Our View: We’re tops, but what does that say about our bottoms?

Published 8:42 am Sunday, August 19, 2012

Louisiana finally ranks in the top two in one category; unfortunately, the news is not flattering, rather an indictment of our appetites.

Recently, the state was ranked second in the country in obesity, trailing only neighboring Mississippi, where biscuits and gravy is a daily staple. The report should not come as a surprise, especially considering we live in a state that boasts of being the culinary mecca of the world.

There is, however, a morsel of pride that can be gleaned from this dubious honor. After all we live to eat, eschewing the bromidic mantra of the rest of the world, most of which eats to live. There is undeniably a sobering element to this development and that is from a health standpoint. The facts are overwhelming that overweight people suffer significantly more health complications than those who keep in shape and follow a more reasonable diet than daily infusions of fried oysters and poboys.

Obesity not only taxes the human body; it can also be an unwelcome draw on the healthcare system, especially if those individuals encumbered with health challenges are uninsured.
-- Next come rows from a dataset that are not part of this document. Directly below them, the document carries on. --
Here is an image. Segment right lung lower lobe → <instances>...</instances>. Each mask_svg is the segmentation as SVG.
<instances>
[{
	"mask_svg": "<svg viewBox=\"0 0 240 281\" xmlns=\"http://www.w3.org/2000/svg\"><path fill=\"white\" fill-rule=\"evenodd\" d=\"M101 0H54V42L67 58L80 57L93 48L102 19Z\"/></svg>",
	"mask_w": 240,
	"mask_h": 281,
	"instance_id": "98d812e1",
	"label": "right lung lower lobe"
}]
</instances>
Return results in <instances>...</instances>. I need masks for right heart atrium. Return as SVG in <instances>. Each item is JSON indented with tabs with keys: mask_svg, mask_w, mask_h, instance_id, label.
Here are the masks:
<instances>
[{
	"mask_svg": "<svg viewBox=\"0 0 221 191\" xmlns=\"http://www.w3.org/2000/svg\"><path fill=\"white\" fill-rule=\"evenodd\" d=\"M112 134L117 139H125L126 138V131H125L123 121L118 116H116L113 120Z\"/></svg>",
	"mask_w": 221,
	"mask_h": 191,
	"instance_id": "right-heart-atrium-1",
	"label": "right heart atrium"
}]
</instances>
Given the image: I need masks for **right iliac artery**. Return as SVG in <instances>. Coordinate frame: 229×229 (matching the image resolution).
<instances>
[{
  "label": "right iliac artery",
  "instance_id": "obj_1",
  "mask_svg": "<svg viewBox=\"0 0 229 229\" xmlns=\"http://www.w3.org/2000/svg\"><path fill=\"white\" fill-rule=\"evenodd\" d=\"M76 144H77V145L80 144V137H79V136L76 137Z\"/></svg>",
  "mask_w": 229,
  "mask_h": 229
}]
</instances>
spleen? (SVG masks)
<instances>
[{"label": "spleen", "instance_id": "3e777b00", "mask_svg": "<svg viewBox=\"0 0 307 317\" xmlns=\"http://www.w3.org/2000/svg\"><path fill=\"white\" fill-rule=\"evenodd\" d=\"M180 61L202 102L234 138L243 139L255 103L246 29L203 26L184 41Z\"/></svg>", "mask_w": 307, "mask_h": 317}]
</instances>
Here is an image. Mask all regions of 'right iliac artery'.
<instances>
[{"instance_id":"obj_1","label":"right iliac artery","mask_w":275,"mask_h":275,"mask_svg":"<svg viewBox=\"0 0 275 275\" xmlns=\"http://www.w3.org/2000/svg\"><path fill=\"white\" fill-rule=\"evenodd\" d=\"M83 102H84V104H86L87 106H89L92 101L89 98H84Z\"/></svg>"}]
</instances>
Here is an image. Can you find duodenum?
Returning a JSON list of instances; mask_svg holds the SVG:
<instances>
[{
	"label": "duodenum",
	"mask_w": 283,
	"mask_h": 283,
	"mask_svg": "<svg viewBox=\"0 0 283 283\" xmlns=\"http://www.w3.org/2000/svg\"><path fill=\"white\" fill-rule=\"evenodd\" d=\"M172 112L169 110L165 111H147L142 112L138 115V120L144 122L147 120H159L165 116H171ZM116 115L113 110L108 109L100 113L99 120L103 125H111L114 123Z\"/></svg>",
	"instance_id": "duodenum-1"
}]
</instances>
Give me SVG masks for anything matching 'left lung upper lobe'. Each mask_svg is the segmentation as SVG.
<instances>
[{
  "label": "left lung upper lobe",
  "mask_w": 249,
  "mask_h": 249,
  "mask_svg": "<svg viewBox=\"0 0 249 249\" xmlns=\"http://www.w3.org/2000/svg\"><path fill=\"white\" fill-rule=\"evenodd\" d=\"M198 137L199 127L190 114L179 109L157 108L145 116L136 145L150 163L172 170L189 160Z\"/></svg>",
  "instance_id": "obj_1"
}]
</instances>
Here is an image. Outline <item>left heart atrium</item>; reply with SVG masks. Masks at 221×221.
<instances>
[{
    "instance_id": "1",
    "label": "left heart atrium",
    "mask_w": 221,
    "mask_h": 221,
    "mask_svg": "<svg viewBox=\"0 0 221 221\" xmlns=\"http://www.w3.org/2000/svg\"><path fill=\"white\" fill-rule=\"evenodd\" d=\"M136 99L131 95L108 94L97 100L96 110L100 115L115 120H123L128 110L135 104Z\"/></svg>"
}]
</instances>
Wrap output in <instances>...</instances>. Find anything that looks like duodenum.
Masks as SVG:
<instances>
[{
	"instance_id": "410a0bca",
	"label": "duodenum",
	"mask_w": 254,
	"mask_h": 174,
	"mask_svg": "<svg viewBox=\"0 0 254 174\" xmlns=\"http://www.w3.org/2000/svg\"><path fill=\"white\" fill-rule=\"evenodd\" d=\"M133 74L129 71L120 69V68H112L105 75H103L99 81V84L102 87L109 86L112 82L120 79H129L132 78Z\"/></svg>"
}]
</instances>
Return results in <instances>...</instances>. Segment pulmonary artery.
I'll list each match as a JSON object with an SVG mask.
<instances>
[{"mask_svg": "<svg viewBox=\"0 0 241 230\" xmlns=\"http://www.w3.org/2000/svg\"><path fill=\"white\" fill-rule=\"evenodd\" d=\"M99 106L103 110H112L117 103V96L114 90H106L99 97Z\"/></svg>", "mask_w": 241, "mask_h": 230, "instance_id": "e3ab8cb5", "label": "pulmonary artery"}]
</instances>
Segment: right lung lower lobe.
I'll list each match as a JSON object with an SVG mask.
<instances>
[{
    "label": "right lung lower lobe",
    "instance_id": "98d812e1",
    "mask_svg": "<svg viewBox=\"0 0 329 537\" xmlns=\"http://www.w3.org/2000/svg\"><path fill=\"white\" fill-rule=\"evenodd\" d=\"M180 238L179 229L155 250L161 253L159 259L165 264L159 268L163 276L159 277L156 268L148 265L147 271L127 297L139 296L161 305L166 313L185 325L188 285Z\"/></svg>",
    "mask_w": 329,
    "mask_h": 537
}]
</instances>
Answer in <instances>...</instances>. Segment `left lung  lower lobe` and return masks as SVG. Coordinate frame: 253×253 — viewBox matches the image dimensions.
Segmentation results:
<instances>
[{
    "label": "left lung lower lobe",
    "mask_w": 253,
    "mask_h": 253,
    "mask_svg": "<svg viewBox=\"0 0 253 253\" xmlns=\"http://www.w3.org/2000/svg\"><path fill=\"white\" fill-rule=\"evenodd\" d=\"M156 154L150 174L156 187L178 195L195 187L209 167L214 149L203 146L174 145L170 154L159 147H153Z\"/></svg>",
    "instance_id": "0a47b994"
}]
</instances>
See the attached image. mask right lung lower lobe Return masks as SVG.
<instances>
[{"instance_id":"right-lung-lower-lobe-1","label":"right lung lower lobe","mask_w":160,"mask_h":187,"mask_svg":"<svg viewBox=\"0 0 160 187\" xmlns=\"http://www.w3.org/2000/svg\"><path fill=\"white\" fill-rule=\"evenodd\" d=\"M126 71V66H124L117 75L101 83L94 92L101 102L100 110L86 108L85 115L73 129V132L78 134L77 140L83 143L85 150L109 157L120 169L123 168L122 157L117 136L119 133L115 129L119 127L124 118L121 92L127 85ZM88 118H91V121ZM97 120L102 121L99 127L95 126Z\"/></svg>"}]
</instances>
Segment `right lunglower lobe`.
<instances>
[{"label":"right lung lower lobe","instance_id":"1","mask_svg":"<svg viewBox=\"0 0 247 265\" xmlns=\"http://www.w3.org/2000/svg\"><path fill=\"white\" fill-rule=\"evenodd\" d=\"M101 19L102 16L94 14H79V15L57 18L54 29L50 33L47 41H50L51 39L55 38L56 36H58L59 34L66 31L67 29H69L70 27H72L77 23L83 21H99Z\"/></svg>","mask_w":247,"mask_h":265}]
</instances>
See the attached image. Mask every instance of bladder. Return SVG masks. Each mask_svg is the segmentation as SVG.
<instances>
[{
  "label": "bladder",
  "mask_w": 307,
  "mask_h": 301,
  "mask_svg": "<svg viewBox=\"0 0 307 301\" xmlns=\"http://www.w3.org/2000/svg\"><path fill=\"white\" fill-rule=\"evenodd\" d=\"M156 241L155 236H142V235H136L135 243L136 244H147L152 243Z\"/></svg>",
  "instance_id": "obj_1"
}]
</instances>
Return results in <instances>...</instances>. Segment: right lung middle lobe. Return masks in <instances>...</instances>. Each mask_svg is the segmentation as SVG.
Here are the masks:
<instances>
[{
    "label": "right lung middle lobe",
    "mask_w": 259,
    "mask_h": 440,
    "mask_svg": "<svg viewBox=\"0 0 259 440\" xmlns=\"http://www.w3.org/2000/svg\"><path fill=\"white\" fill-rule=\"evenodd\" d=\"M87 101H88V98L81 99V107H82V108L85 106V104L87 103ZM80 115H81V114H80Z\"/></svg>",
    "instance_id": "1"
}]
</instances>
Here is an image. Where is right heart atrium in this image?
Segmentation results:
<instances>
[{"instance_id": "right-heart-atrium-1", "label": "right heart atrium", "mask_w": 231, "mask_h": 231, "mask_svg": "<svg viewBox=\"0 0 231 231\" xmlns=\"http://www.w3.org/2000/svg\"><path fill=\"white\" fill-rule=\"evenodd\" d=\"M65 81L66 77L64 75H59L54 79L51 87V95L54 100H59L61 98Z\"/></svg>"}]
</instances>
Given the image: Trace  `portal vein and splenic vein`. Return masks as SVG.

Sad to say, it is the taxpayers who are often burdened with picking up the tab because of the rapacity of others.

Does this mean the state is suffering because we live among languorous individuals who choose to attend a crawfish boil rather than run a marathon? Certainly not.

So what is the answer?

Government intrusion, such as limiting the size of sugary drinks and other draconian methods currently being imposed in areas like New York City, is flawed.

Rather, the solution lies in education, beginning with our youngest of citizens. Schools must become more aggressive in educating students about the benefits of healthy eating, regular exercise and leading wholesome lifestyles. Bogalusa City Schools are already ahead of that curve, as evidenced by the national awards they have received for their nutrition programs.

Educating students can also have a trickle-up effect for parents and other family members.

Additionally, the state should begin to develop campaigns to encourage Louisiana residents to become more cognizant of what they are eating, pay more attention to their health and take necessary actions to achieve a more balanced lifestyle.

That does not mean giving up the shrimp platter with a gumbo appetizer and French bread slathered with butter as a complement, but moderation is advisable.

Understandably, it’s easy to blame our gluttonous woes on our culture of rich food. But it’s also a copout.

Many of us are to blame for Louisiana being one of the fattest states in the country, and it will be up to us to trim down, tighten our belts and take health seriously. The commitment each individual exhibits to a healthy lifestyle may very well determine the quality of our lives, and decrease our individual burden to fellow taxpayers.